I realize that Limbaugh's faux-pology is what's driving the headlines and rightfully so. I won't pretend I'm not enjoying seeing him live the consequences of his actions. But I came across another "too little, too late" apology this morning. That of Senator Lisa Murkowski (R, Alaska) who regrets having voted for last week's Blunt Instrument Amendment.
Lisa Murkowski Regrets Voting For Blunt Amendment
"I have never had a vote I've taken where I have felt that I let down more people that believed in me,"
Well boo friggidy hoo.
I have a very hard time believing she was this clueless going into the vote about what the fallout would be. A bit more of this introspection ( and just flat out common sense) would have been helpful before the vote. Despite the fact that we prevailed, the margin was too slim for comfort. The principle was even more important. Her claims of being a moderate were forfeited with this vote and it's a little shallow and convenient to come out now, after the fact, amidst a shitstorm of fallout and commitment by women and allies that we will not be taken back to the 1950's.
Julia O'Malley who writes for The Anchorage Daily News requested (and didn't expect to get but did ) an interview with Senator Murkowski during her return to Alaska for the Iditarod.

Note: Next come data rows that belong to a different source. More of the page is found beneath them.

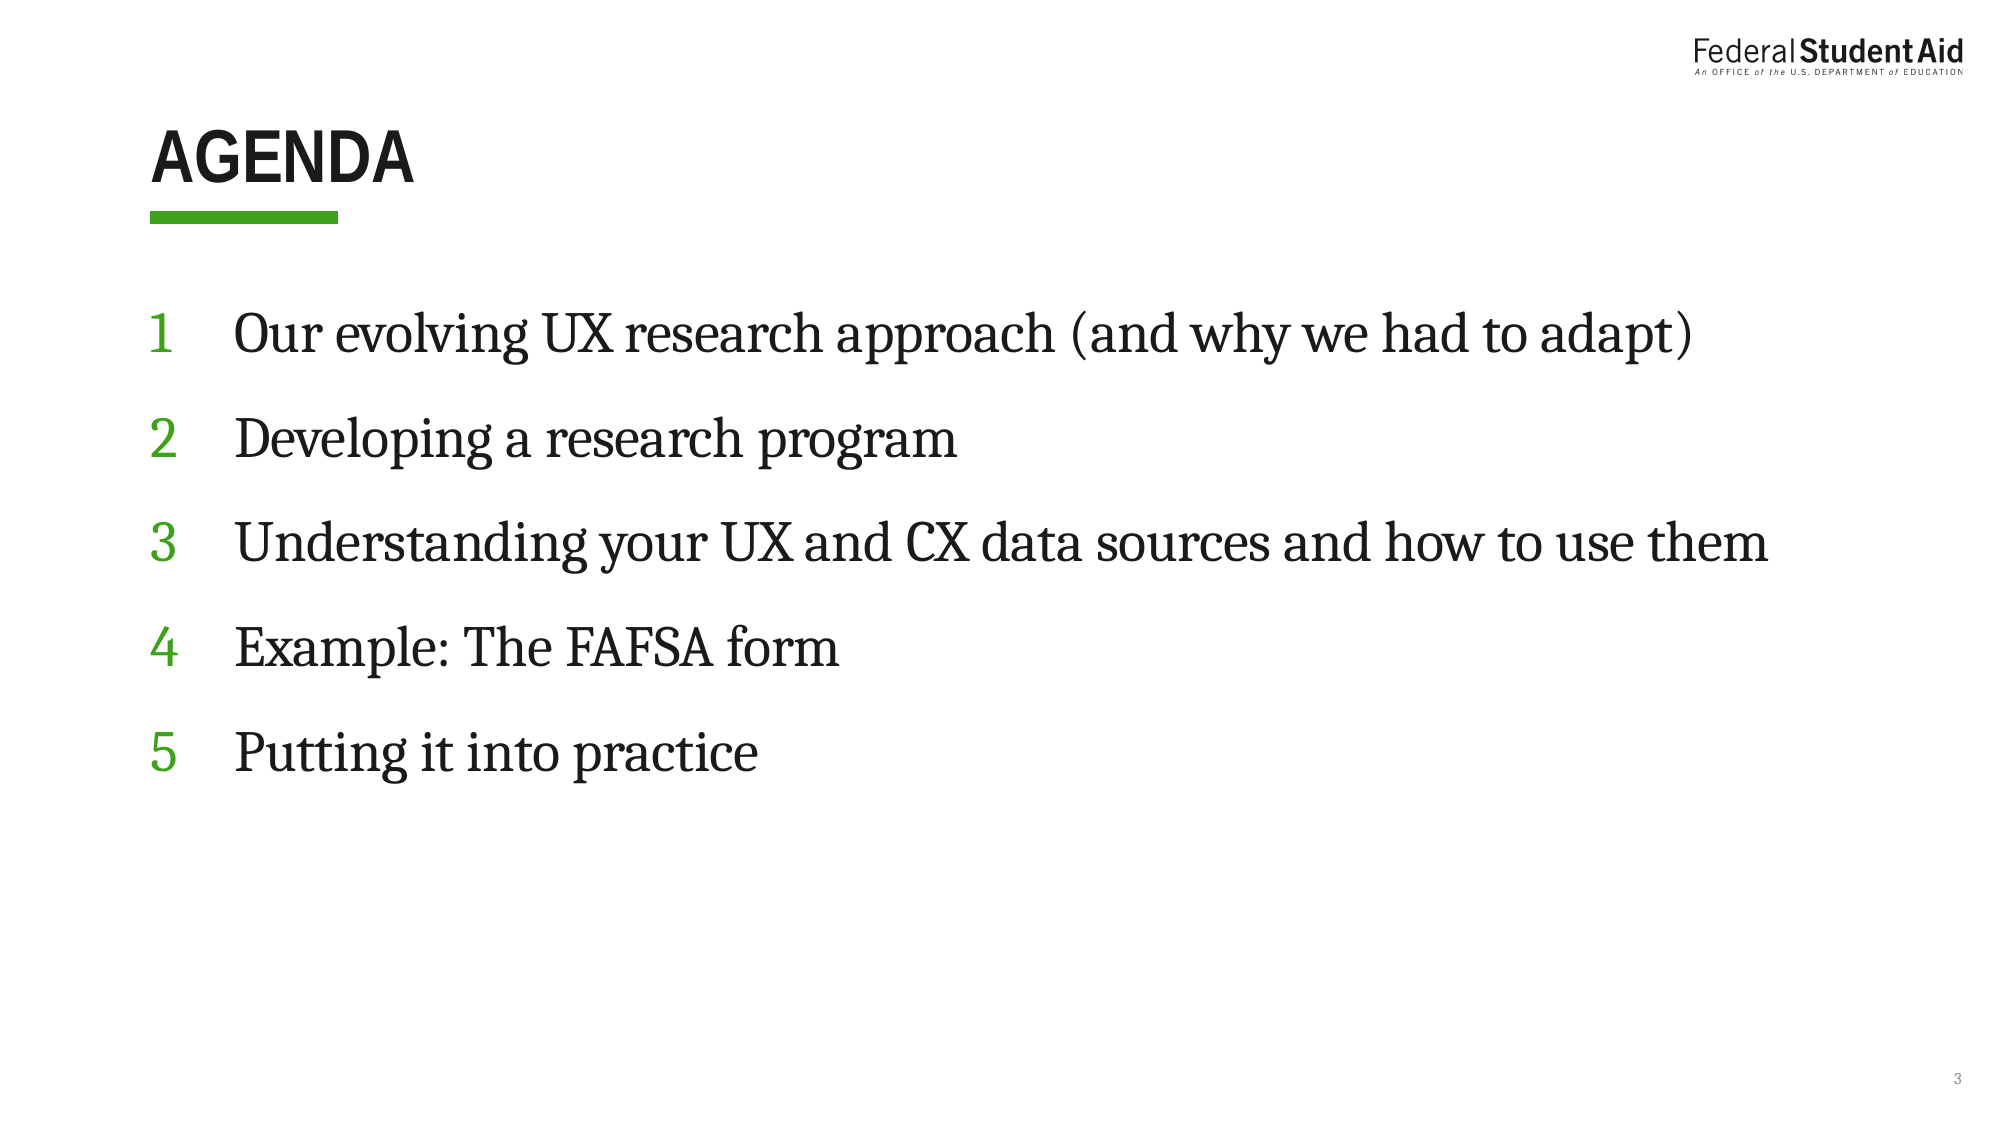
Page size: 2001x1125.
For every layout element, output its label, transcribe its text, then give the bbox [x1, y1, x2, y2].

text_box Our evolving UX research approach (and why we had to adapt) Developing a research program Understanding your UX and CX data sources and how to use them Example: The FAFSA form Putting it into practice [150, 280, 1900, 1068]
slide_number 3 [1916, 1068, 1962, 1089]
picture [1694, 37, 1963, 75]
title Agenda [150, 48, 1662, 199]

From The Anchorage Daily News
She said she voted for the Blunt Amendment (proposed by Missouri Sen. Roy Blunt), to send a message that the health care law needed a stronger clause for religious conscience. It was supposed to be a vote for religious freedom, she said, but to female voters back home it looked like a vote against contraception. The language of the amendment was "overbroad," she said.
"If you had it to do over again, having had the weekend that you had with women being upset about the vote, do you think you would have voted the same?" I asked.
"No," she said.
Perhaps if the political climate in Washington was different, I'd be more forgiving. Perhaps if the GOP wasn't hell bent on regulating every uterus in the nation, I'd be more forgiving. Perhaps if the GOP didn't reflexively oppose every single thing that the Administration proposes, I'd be more forgiving.
But I'm not. Murkowski knows the lay of the land and if she doesn't she shouldn't be there. This is the same claptrap we get from Collins and Snowe. You cannot have the right wing love you and then be regretful about betraying women. For now, those two things remain in opposition.
She called the Blunt Amendment a "messaging amendment" that "both sides know is not going to pass."
It almost did Senator. It almost did, and you helped that. Your apology is cold comfort.